Pour en revenir à l'incident de la Brasserie Lorraine, le fait que des personnes blanches portent des dreadlocks est-il un problème selon vous?

Je ne veux pas dire à quelqu'un ce qu'il doit faire. Ce qui est important, c'est que les dreadlocks ont une histoire. Dans les années 60, elles sont devenues un symbole mondial de résistance noire, dans la lutte contre des siècles de déshumanisation. Lorsque la musique reggae s'est répandue en Europe au cours des années 70 et que les dreadlocks ont été adoptées par la culture européenne des jeunes, il y a eu en partie une solidarité avec les mouvements noirs anticoloniaux. Parallèlement, la question de savoir comment se montrer solidaire s'est posée : Les personnes blanches se confrontent-elles au fait qu'elles sont favorisées par des structures racistes ? Et est-ce de la solidarité ou de l'appropriation lorsque les Blancs portent des dreadlocks ? Car ils portent une coiffure pour le port de laquelle les personnes noires sont discriminées. Ce débat a également été la raison pour laquelle de nombreux Blancs ont décidé à un moment donné de ne plus porter de dreadlocks.

Une autre critique du concert à la Brasserie Lorraine concernait le genre : le fait que des personnes blanches jouent de la musique reggae. La musique n'est-elle pas faite pour tout le monde?

Bien sûr, il y a toujours eu des échanges culturels. La question qu'il faut se poser est celle du pouvoir : il y a des gens qui élargissent leur sentiment de bien-être grâce à l'échange - et d'autres qui voient leurs moyens de subsistance disparaître. L'exemple le plus célèbre est celui d'Elvis Presley. Nous savons de lui qu'il a volé un par un des chansons d'artistes noirs pour gagner de l'argent et qu'il a été salué comme novateur par la société majoritaire. Ce sont ces mêmes chansons qui, lorsqu'elles étaient interprétées par des artistes noirs, étaient qualifiées de bruyantes et n'étaient pas diffusées à la radio. Il en a été de même pour le hip-hop : la musique est devenue mainstream au moment où les artistes blancs se sont mis à rapper.

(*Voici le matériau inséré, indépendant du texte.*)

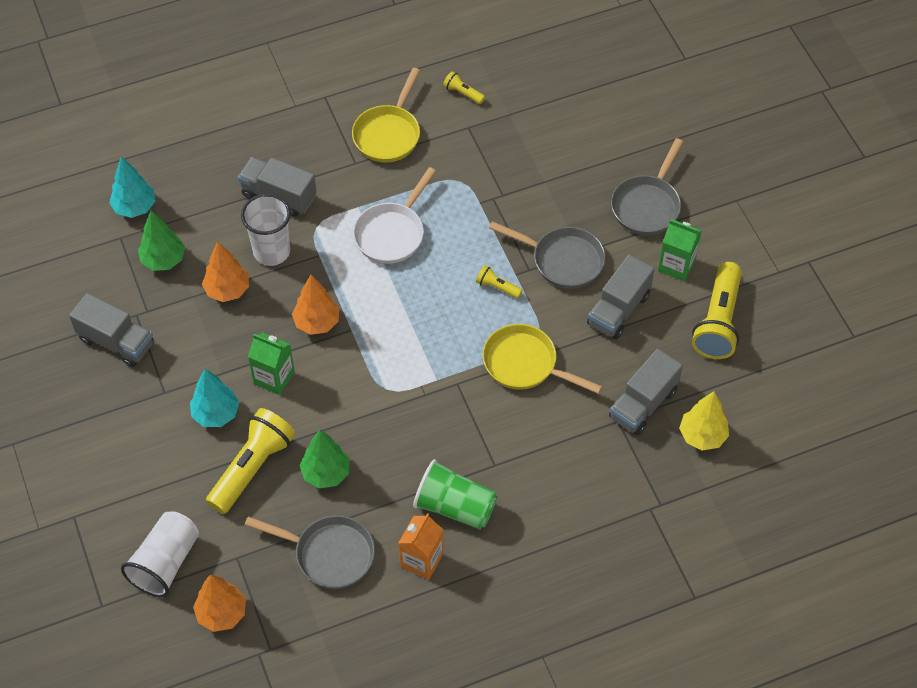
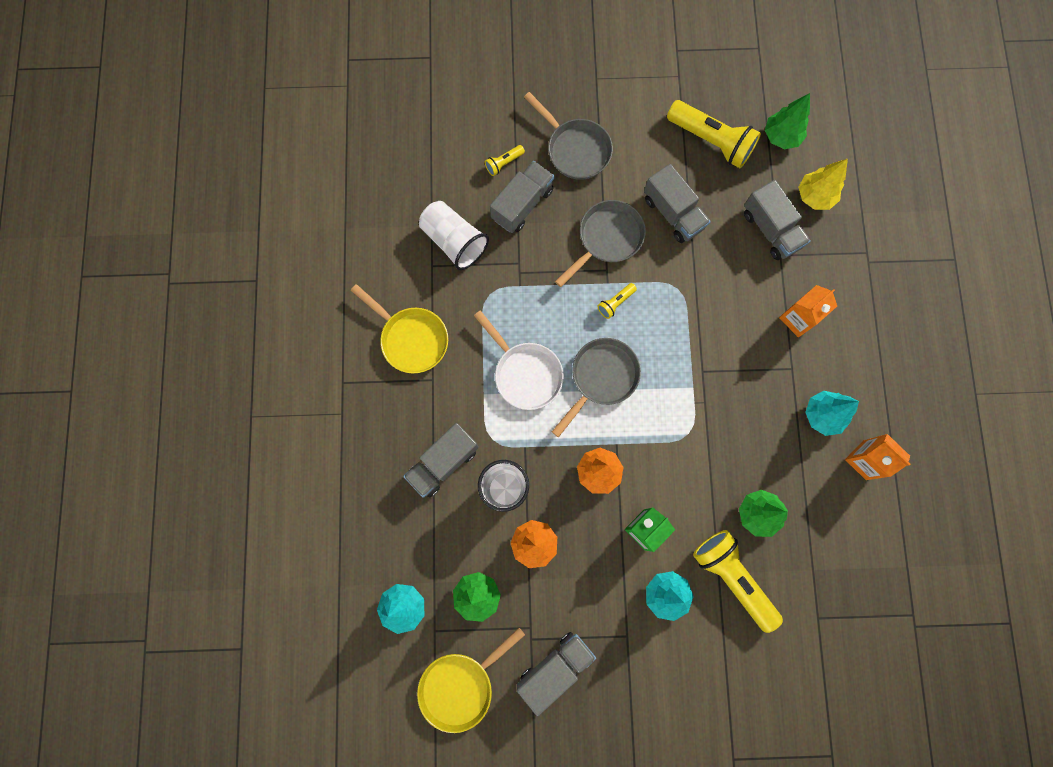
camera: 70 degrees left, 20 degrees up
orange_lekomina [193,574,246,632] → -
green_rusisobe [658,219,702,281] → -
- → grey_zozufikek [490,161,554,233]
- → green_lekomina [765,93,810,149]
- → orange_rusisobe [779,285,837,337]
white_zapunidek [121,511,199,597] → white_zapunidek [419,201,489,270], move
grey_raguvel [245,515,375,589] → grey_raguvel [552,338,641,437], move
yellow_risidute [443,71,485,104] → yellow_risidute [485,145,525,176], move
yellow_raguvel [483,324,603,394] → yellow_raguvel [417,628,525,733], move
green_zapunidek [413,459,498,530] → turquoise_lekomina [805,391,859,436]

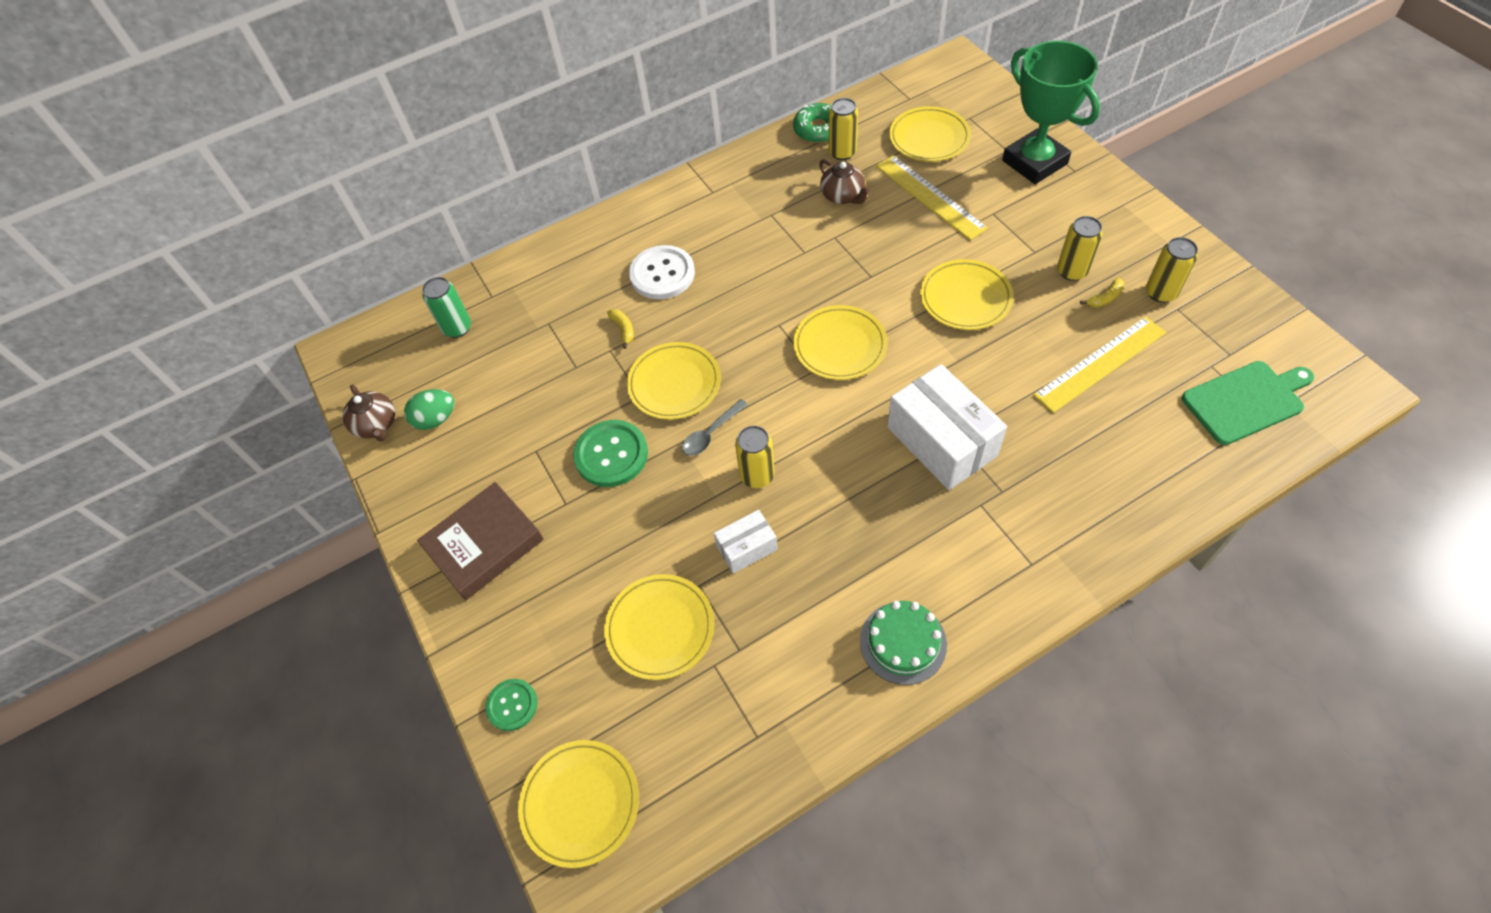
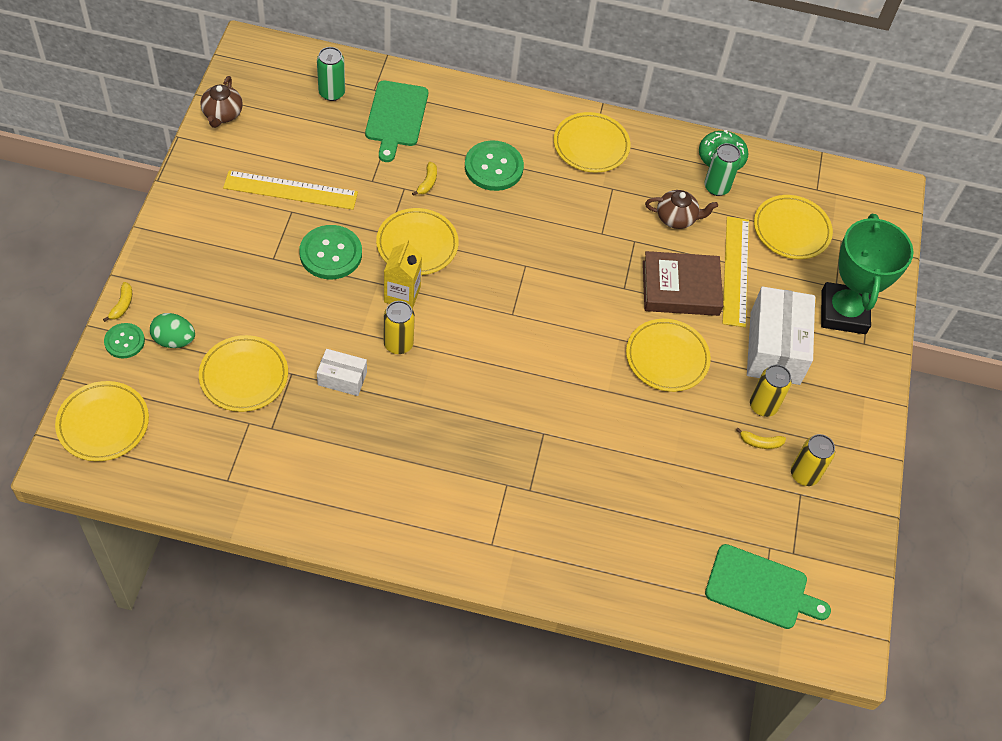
camera: 30 degrees right, 0 degrees up
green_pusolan [860,601,947,685] → -
- → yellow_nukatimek [103,282,132,322]
- → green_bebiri [365,81,428,162]
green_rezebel [404,389,454,430] → green_rezebel [150,313,195,348], move
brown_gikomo [417,482,544,600] → brown_gikomo [643,251,723,316], move
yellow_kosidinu [793,305,887,380] → yellow_kosidinu [554,112,631,173], move
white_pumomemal [887,364,1007,490] → white_pumomemal [747,286,815,385], move
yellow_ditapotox [1033,316,1166,413] → yellow_ditapotox [223,170,358,210], move
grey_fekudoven [682,399,748,456] → yellow_rusisobe [384,239,422,309]
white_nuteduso [629,245,695,299] → green_nuteduso [465,140,524,191]
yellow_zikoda [829,98,858,160] → green_zikoda [704,143,741,196]
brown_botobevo [819,159,870,204] → brown_botobevo [645,190,718,229], 90 degrees counterclockwise

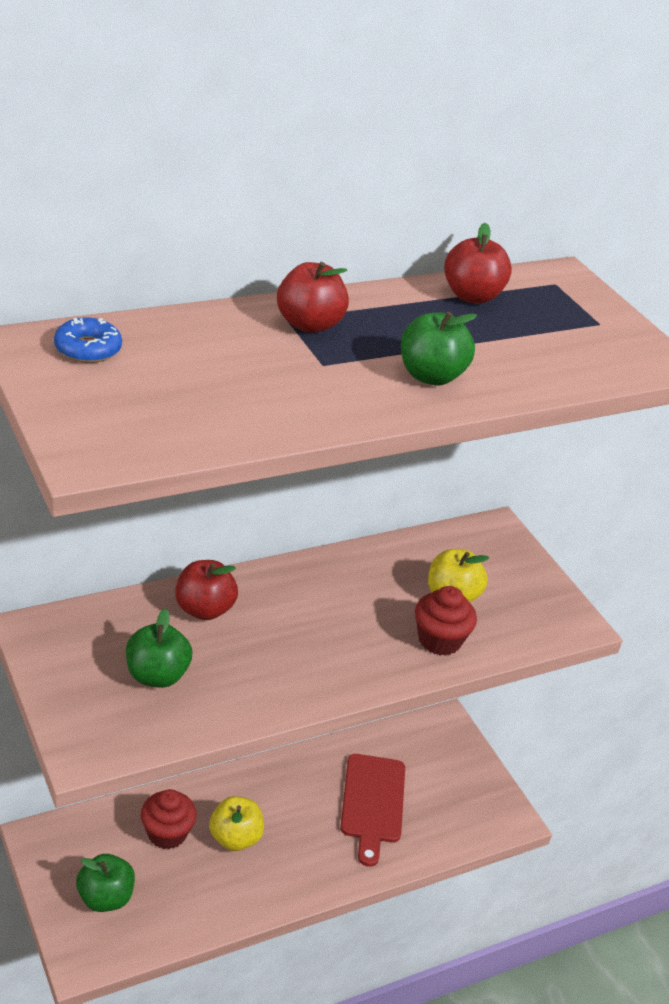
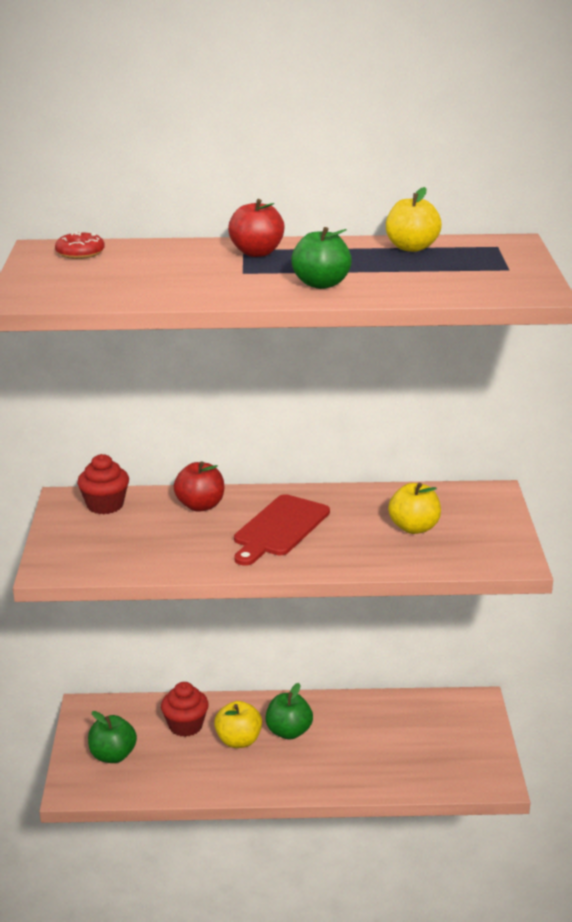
camera: 30 degrees right, 10 degrees down
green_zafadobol [126,608,192,688] → green_zafadobol [265,683,313,740], move
red_bebiri [340,754,405,867] → red_bebiri [234,494,330,566], move
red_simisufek [415,586,477,656] → red_simisufek [77,454,129,514], move
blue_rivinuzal [54,318,122,363] → red_rivinuzal [55,232,105,259]
red_zafadobol [444,223,512,304] → yellow_zafadobol [386,187,442,252]

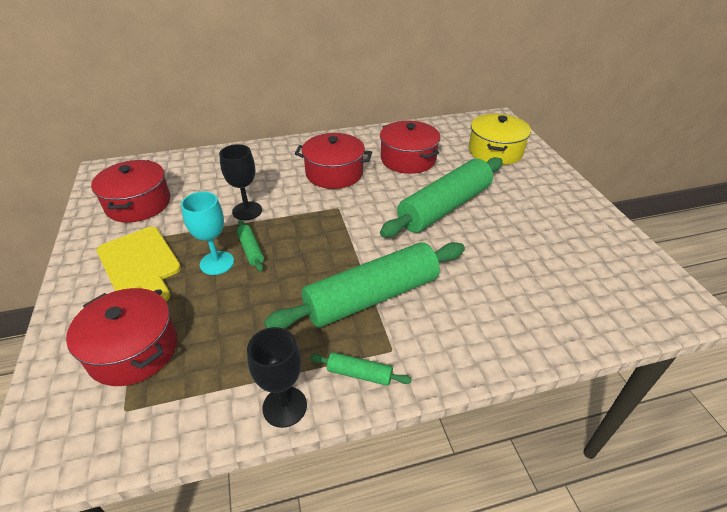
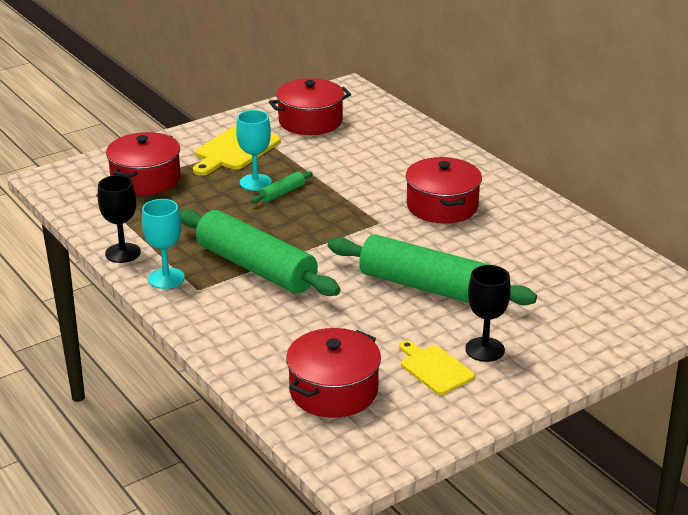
camera: 70 degrees right, 10 degrees down
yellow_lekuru [469,114,531,165] → -
- → yellow_bebiri [399,340,475,395]
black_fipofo [219,144,262,220] → black_fipofo [465,265,511,362], move
red_lekuru [380,121,440,174] → red_lekuru [286,328,381,418], move
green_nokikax [310,352,412,386] → turquoise_fipofo [142,199,185,289]

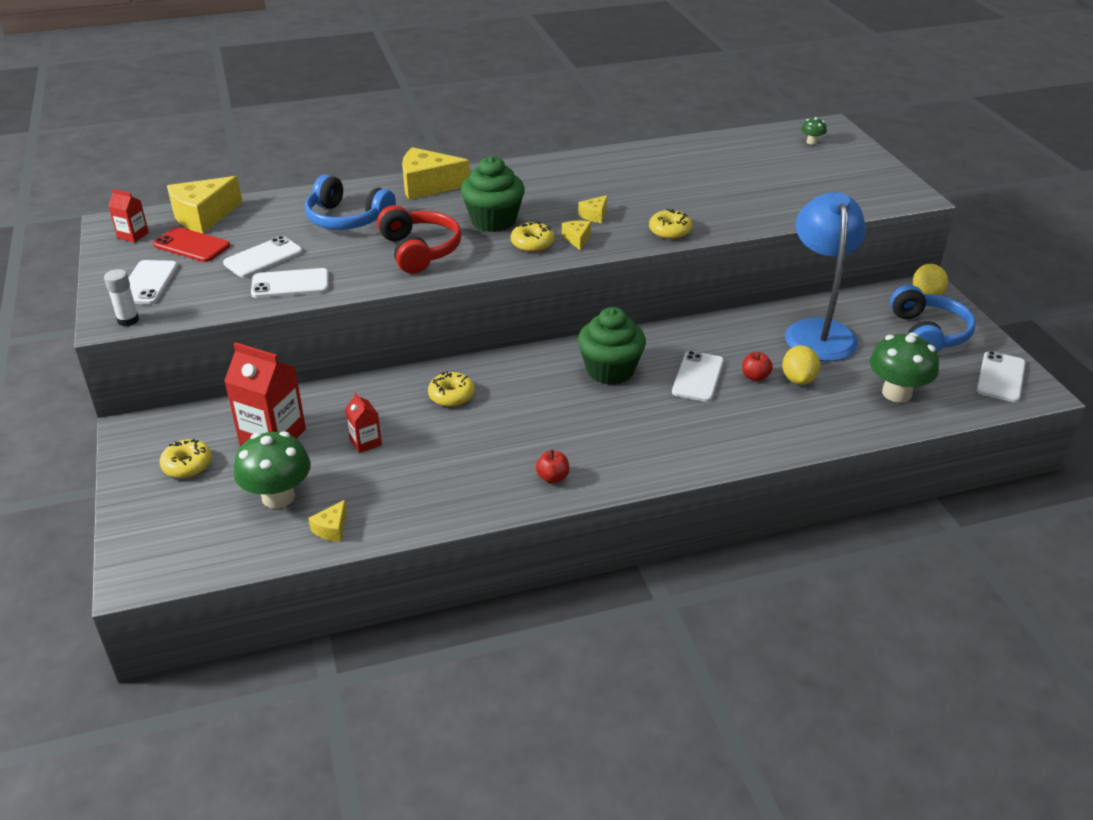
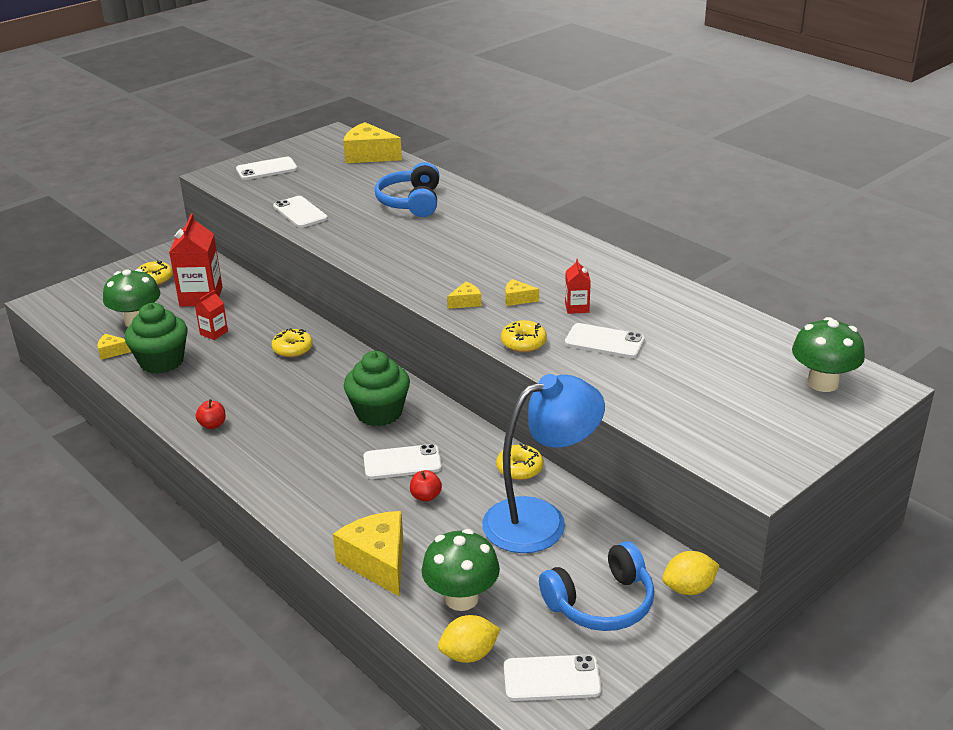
camera: 65 degrees right, 5 degrees down
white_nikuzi [104,269,139,326] → -
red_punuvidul [153,227,230,262] → -
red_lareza [377,205,462,274] → -
red_rusisobe [108,189,149,243] → red_rusisobe [565,259,591,314], move
white_punuvidul [223,236,303,278] → white_punuvidul [565,323,645,358], move
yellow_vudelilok [402,147,470,200] → yellow_vudelilok [333,511,403,597], move
green_simisufek [461,156,525,232] → green_simisufek [125,303,188,374], move
yellow_rivinuzal [511,221,555,252] → yellow_rivinuzal [496,443,543,480], move
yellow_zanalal [782,345,820,385] → yellow_zanalal [438,615,500,663], move
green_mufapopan [801,117,827,145] → green_mufapopan [792,317,865,392], x2.16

Mais les Blancs ne doivent-ils plus faire que de la musique populaire ? Ce n'est pas non plus une solution.

Non. Mais si l'on reprend la musique de personnes marginalisées, on peut par exemple s'engager en tant qu'artiste pour que les artistes non-blancs aient le même accès que soi aux salles de concert. Nous en sommes loin aujourd'hui. Il suffit de regarder les groupes qui jouent actuellement sur les scènes principales des festivals en plein air : Ce sont principalement des hommes blancs. Et si je peux encore ajouter quelque chose ...

Oui?

Le débat sur l'appropriation culturelle est important. Mais ce qui me désespère presque dans le débat actuel, c'est que nous nous demandons maintenant ce que les hommes blancs ont le droit de faire ou pas. Or, il n'est guère question des personnes touchées par le racisme - les Noirs et les autres. Ce sont pourtant ces personnes qui devraient être au centre des préoccupations. Et nous devrions nous demander : que pouvons-nous faire pour que le racisme ne limite plus leur vie ?

Jovita dos Santos Pinto est chercheuse en matière de genre et de racisme. Elle rédige sa thèse de doctorat à l'université de Berne, où elle s'intéresse au thème "Publics postcoloniaux et femmes noires en Suisse". Elle vit dans le canton de Zurich.